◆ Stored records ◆
_ _ _ _ _ _ _
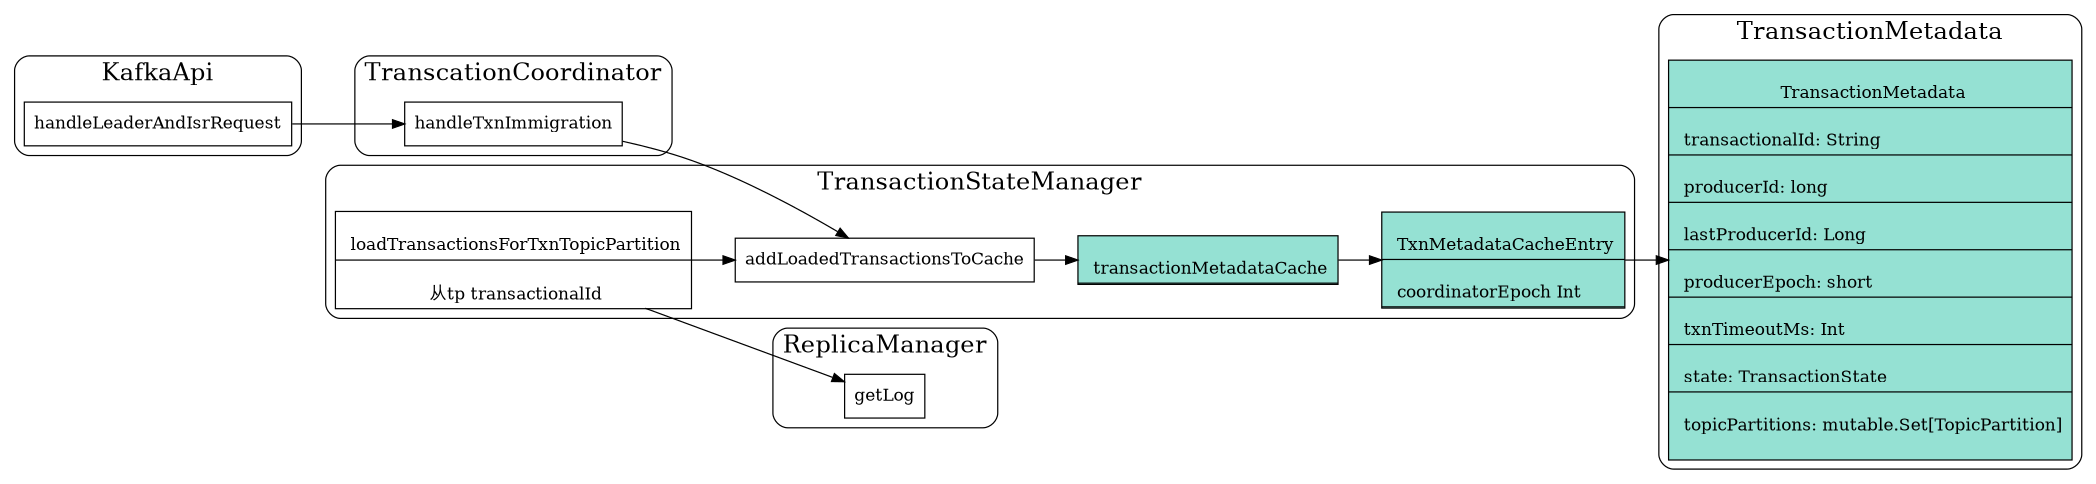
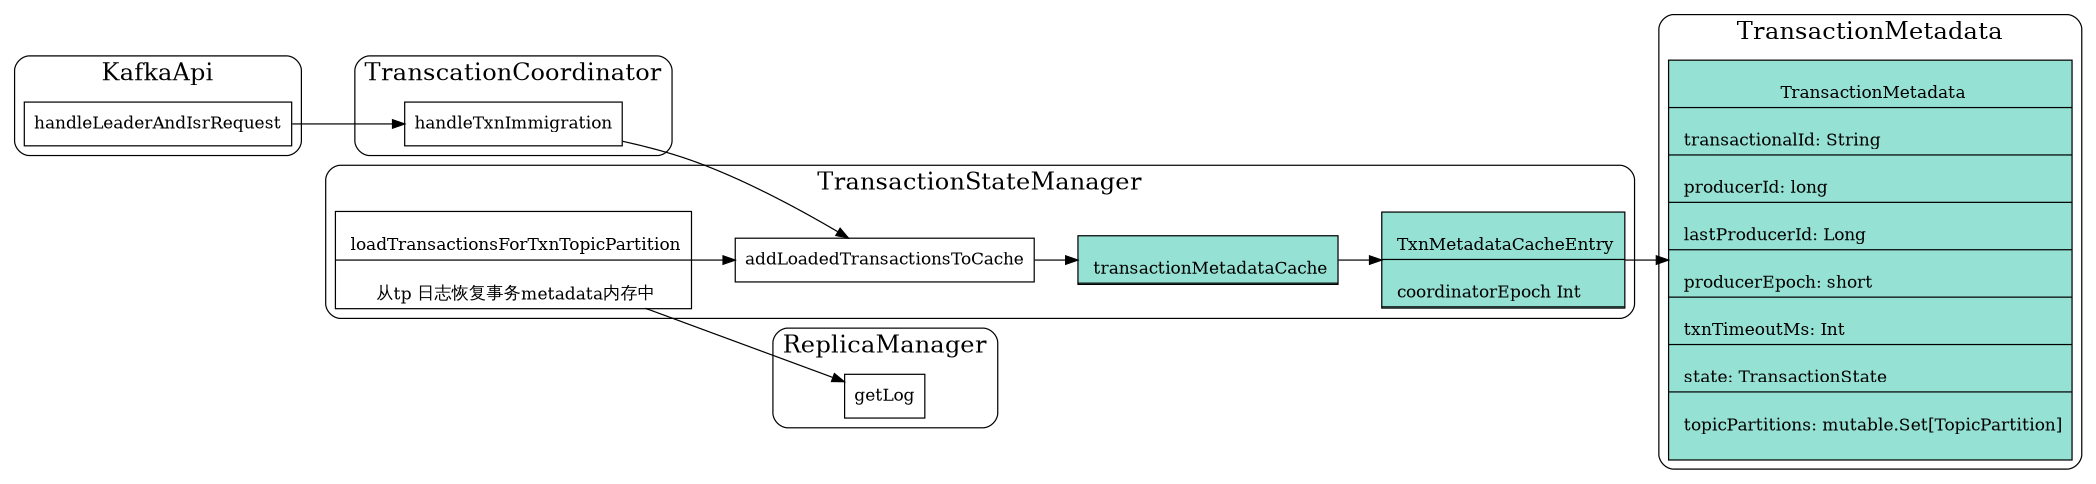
  digraph {
    newrank=true
    rankdir=LR
    node [shape=record]
    n1 [fillcolor="#95e1d3" label="{{\n        TransactionMetadata|\n        transactionalId: String \l|\n        producerId: long \l|\n        lastProducerId: Long \l|\n        producerEpoch: short \l|\n        txnTimeoutMs: Int \l|\n        state: TransactionState \l|\n        topicPartitions: mutable.Set[TopicPartition]\l\n      }}" style=filled]
    getLog [shape=box]
    n3 [fillcolor="#95e1d3" label="{{\n        transactionMetadataCache|\n        <entry>mutable.Map[Int, TxnMetadataCacheEntry]\l\n        parition 到cacheEntry的映射\n      }}" style=filled]
    n4 [fillcolor="#95e1d3" label="{{\n        TxnMetadataCacheEntry|\n        coordinatorEpoch Int \l|\n        <meta> metadataPerTransactionalId \l \n        Pool[String, TransactionMetadata]\l\n        事务ID到事务metadata映射\n      }}" style=filled]
-   n5 [label="{{\n        loadTransactionsForTxnTopicPartition|\n        从tp transactionalId\n      }}"]
+   n5 [label="{{\n        loadTransactionsForTxnTopicPartition|\n        从tp 日志恢复事务metadata内存中\n      }}"]
    addLoadedTransactionsToCache [shape=box]
    handleTxnImmigration [shape=box]
    handleLeaderAndIsrRequest [shape=box]
    subgraph cluster_1 {
      fontsize=20
      label=TransactionMetadata
      style=rounded
      n1
    }
    subgraph cluster_2 {
      fontsize=20
      label=ReplicaManager
      style=rounded
      getLog
    }
    subgraph cluster_3 {
      fontsize=20
      label=TransactionStateManager
      style=rounded
      n3
      n4
      n5
      addLoadedTransactionsToCache
    }
    subgraph cluster_4 {
      fontsize=20
      label=TranscationCoordinator
      style=rounded
      handleTxnImmigration
    }
    subgraph cluster_5 {
      fontsize=20
      label=KafkaApi
      style=rounded
      handleLeaderAndIsrRequest
    }
    n3 -> n4 [tailport=entry]
    n4 -> n1 [tailport=meta]
    n5 -> getLog
    n5 -> addLoadedTransactionsToCache
    addLoadedTransactionsToCache -> n3
    handleTxnImmigration -> addLoadedTransactionsToCache
    handleLeaderAndIsrRequest -> handleTxnImmigration
  }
_ _ _ _ _ _ _
◆ DIRECTIONS FOR THIS TASK ◆
Copy every one of the lines above word for word, leaving out the pictures.

◆ RESULT FOR THIS EXERCISE ◆
  digraph {
    newrank=true
    rankdir=LR
    node [shape=record]
    n1 [fillcolor="#95e1d3" label="{{\n        TransactionMetadata|\n        transactionalId: String \l|\n        producerId: long \l|\n        lastProducerId: Long \l|\n        producerEpoch: short \l|\n        txnTimeoutMs: Int \l|\n        state: TransactionState \l|\n        topicPartitions: mutable.Set[TopicPartition]\l\n      }}" style=filled]
    getLog [shape=box]
    n3 [fillcolor="#95e1d3" label="{{\n        transactionMetadataCache|\n        <entry>mutable.Map[Int, TxnMetadataCacheEntry]\l\n        parition 到cacheEntry的映射\n      }}" style=filled]
    n4 [fillcolor="#95e1d3" label="{{\n        TxnMetadataCacheEntry|\n        coordinatorEpoch Int \l|\n        <meta> metadataPerTransactionalId \l \n        Pool[String, TransactionMetadata]\l\n        事务ID到事务metadata映射\n      }}" style=filled]
-   n5 [label="{{\n        loadTransactionsForTxnTopicPartition|\n        从tp transactionalId\n      }}"]
+   n5 [label="{{\n        loadTransactionsForTxnTopicPartition|\n        从tp 日志恢复事务metadata内存中\n      }}"]
    addLoadedTransactionsToCache [shape=box]
    handleTxnImmigration [shape=box]
    handleLeaderAndIsrRequest [shape=box]
    subgraph cluster_1 {
      fontsize=20
      label=TransactionMetadata
      style=rounded
      n1
    }
    subgraph cluster_2 {
      fontsize=20
      label=ReplicaManager
      style=rounded
      getLog
    }
    subgraph cluster_3 {
      fontsize=20
      label=TransactionStateManager
      style=rounded
      n3
      n4
      n5
      addLoadedTransactionsToCache
    }
    subgraph cluster_4 {
      fontsize=20
      label=TranscationCoordinator
      style=rounded
      handleTxnImmigration
    }
    subgraph cluster_5 {
      fontsize=20
      label=KafkaApi
      style=rounded
      handleLeaderAndIsrRequest
    }
    n3 -> n4 [tailport=entry]
    n4 -> n1 [tailport=meta]
    n5 -> getLog
    n5 -> addLoadedTransactionsToCache
    addLoadedTransactionsToCache -> n3
    handleTxnImmigration -> addLoadedTransactionsToCache
    handleLeaderAndIsrRequest -> handleTxnImmigration
  }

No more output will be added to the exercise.